(Source texts of formatted documents)
+ + + +
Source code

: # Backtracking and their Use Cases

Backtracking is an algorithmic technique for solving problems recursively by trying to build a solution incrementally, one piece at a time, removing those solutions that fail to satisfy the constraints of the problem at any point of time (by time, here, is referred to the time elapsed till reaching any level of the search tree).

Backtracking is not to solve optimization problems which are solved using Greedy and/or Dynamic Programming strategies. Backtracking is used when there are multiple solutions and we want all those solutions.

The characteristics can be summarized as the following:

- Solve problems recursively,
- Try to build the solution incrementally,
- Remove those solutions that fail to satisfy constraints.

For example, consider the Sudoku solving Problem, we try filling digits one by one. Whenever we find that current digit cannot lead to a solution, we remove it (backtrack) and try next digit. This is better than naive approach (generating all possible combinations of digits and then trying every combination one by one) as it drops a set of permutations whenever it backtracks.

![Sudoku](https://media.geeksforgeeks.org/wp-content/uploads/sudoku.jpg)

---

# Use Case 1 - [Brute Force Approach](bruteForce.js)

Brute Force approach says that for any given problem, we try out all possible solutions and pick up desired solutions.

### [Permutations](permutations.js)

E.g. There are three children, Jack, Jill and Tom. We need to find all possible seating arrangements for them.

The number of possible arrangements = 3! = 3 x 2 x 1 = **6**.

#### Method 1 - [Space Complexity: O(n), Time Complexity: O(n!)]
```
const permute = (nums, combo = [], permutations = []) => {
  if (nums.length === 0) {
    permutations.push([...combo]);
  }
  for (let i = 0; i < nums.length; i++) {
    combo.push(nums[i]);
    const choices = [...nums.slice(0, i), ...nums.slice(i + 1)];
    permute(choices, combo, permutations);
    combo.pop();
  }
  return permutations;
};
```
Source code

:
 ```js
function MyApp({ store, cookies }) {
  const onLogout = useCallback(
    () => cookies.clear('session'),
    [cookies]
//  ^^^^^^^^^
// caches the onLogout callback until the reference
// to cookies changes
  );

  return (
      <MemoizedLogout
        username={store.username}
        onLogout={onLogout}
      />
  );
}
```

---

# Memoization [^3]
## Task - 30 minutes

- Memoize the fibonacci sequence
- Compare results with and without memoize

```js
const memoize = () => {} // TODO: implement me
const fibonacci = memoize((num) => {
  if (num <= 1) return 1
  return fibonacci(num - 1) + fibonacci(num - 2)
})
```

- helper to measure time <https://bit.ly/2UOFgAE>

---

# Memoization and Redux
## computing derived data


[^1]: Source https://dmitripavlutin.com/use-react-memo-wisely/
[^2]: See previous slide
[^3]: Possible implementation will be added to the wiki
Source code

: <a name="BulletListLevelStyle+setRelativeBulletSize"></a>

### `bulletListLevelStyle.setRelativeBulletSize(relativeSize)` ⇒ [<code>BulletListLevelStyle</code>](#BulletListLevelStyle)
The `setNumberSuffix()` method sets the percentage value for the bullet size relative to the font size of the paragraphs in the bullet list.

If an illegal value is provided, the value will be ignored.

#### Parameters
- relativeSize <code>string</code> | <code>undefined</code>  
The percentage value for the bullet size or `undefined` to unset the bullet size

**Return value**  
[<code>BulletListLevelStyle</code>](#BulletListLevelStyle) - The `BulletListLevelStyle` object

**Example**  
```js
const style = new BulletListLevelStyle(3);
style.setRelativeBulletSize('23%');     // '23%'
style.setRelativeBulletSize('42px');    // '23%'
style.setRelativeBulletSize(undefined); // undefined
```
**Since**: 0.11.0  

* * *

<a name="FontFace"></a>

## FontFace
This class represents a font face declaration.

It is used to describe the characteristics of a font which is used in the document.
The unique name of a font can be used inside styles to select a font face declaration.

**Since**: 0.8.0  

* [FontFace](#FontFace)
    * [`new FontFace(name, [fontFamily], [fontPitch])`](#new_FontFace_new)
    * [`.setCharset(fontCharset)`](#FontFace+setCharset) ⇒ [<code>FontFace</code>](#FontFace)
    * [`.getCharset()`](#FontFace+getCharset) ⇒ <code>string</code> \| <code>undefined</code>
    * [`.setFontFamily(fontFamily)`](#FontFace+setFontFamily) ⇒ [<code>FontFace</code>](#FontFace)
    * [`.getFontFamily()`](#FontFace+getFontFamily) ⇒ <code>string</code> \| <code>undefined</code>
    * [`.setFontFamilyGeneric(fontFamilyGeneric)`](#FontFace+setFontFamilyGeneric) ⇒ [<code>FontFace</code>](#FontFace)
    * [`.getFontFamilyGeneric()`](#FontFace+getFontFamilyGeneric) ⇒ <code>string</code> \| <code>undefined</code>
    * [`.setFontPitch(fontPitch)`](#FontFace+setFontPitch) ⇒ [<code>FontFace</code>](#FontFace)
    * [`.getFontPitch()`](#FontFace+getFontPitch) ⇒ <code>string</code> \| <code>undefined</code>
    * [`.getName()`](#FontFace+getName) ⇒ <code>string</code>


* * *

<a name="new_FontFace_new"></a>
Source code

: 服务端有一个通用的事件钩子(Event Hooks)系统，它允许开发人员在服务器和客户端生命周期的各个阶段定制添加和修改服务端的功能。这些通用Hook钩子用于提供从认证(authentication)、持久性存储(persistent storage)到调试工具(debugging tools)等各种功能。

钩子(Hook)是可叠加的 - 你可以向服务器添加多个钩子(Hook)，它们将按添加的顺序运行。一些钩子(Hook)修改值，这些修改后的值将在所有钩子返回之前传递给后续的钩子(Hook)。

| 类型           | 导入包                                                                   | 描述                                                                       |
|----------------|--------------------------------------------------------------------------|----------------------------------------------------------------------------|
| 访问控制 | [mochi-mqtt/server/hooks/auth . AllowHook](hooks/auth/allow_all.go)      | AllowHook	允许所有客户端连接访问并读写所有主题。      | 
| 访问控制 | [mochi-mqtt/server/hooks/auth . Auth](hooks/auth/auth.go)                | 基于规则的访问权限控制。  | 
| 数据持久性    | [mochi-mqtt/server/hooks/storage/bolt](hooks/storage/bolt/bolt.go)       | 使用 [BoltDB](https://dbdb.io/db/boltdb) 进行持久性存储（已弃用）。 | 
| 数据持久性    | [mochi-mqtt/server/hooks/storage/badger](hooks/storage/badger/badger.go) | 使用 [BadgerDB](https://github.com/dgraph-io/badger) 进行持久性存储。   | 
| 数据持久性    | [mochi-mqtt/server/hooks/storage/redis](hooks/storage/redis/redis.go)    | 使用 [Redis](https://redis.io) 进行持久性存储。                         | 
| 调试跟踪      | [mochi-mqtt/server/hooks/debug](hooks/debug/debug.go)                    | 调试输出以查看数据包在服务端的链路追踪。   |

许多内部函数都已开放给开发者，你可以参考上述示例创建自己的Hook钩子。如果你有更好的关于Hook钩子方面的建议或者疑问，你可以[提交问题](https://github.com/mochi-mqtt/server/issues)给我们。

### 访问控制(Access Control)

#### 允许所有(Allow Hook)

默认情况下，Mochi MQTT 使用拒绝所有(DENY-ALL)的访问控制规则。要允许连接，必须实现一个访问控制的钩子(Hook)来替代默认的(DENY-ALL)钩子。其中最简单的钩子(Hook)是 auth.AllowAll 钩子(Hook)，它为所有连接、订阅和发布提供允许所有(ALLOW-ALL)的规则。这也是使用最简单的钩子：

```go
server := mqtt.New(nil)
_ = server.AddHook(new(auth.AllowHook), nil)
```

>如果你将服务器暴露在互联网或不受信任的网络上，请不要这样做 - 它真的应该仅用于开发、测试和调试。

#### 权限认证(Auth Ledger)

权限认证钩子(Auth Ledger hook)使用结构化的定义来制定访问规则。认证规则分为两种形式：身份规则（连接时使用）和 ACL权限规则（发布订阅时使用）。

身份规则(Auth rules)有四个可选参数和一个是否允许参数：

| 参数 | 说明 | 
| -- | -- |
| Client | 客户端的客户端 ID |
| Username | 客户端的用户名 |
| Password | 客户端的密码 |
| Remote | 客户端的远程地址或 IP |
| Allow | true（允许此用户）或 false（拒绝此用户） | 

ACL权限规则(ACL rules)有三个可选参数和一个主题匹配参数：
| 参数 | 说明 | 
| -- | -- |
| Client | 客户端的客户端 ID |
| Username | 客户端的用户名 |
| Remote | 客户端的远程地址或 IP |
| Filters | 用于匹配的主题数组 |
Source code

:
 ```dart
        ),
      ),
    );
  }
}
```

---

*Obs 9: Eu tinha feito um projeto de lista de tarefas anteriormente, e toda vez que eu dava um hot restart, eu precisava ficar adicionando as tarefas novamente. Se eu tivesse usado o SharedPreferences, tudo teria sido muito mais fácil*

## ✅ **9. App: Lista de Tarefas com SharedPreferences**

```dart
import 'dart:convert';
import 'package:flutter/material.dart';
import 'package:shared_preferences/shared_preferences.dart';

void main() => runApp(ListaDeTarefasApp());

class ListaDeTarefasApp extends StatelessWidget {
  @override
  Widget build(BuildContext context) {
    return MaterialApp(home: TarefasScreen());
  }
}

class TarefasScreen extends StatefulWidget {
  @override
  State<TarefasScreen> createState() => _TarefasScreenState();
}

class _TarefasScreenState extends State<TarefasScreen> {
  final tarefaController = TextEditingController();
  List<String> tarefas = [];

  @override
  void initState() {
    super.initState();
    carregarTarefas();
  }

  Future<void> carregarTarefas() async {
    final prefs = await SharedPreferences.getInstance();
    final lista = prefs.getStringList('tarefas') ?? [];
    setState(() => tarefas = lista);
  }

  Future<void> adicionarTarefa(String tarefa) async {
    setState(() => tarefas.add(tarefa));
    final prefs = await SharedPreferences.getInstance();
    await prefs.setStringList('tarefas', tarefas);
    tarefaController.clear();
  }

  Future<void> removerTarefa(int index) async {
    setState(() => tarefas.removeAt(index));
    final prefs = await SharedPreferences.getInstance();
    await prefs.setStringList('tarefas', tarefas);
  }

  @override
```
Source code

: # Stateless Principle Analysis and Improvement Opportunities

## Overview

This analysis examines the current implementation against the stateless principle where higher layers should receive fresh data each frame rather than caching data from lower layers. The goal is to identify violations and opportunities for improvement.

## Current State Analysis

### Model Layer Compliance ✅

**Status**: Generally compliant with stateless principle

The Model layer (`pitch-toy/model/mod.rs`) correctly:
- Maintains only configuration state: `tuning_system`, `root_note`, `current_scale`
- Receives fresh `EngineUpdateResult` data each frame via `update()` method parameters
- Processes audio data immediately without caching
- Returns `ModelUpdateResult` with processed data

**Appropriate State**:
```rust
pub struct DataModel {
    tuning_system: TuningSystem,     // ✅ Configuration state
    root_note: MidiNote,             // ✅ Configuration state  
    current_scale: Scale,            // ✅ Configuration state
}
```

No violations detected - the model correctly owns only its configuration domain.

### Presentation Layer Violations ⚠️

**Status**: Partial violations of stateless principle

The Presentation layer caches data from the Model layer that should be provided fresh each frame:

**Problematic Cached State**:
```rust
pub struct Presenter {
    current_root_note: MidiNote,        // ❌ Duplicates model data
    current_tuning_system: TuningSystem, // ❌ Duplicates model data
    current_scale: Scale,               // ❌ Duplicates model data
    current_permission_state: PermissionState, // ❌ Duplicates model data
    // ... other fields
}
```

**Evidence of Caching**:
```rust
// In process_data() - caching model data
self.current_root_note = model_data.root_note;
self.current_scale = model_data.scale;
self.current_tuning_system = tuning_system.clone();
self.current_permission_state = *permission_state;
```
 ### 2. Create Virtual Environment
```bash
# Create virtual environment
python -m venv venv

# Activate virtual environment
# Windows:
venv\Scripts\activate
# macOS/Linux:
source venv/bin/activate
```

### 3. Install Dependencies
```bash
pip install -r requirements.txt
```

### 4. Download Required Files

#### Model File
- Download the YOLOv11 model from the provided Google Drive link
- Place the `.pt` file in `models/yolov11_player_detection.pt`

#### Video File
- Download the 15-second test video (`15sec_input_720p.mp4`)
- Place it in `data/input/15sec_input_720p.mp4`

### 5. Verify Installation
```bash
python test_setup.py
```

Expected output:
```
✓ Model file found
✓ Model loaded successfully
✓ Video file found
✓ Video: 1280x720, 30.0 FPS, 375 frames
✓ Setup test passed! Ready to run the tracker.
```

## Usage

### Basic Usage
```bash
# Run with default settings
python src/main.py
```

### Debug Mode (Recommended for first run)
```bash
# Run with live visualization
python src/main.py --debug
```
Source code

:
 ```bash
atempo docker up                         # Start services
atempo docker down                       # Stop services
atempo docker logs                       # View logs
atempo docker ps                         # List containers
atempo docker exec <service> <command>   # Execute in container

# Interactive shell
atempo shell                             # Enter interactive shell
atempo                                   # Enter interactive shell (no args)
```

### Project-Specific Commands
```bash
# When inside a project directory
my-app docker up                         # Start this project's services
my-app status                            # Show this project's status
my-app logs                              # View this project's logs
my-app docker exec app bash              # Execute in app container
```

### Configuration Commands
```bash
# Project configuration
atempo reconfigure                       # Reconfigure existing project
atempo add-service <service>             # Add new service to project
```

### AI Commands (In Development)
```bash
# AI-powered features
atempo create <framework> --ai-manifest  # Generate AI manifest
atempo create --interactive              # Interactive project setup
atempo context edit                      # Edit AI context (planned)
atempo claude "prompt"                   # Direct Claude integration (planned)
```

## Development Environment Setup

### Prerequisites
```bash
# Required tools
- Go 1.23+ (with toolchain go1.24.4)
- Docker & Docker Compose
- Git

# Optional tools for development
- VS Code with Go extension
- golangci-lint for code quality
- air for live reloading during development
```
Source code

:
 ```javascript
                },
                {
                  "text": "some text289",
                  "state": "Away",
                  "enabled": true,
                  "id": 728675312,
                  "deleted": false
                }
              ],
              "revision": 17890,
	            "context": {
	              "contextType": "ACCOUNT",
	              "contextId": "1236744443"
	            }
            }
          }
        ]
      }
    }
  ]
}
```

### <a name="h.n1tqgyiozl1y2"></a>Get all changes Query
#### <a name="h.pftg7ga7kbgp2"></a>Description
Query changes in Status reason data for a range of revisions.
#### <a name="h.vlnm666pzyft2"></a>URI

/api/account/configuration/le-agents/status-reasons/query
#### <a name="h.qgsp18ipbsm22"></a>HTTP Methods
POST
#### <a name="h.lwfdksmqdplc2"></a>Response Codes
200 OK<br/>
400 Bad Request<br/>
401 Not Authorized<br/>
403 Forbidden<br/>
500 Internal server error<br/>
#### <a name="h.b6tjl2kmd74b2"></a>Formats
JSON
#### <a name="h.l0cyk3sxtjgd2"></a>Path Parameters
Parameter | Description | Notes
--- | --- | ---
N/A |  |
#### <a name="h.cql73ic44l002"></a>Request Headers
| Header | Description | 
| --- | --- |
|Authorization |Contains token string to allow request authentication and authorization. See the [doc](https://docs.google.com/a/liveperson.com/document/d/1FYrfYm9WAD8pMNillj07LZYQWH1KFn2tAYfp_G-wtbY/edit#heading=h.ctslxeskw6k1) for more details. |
+ + + +
> [TASK ITEM]
Copy from the entries above each line in which the string "setState" can be found.

> [SOLUTION TO THE EXERCISE]
    setState(() => tarefas = lista);
    setState(() => tarefas.add(tarefa));
    setState(() => tarefas.removeAt(index));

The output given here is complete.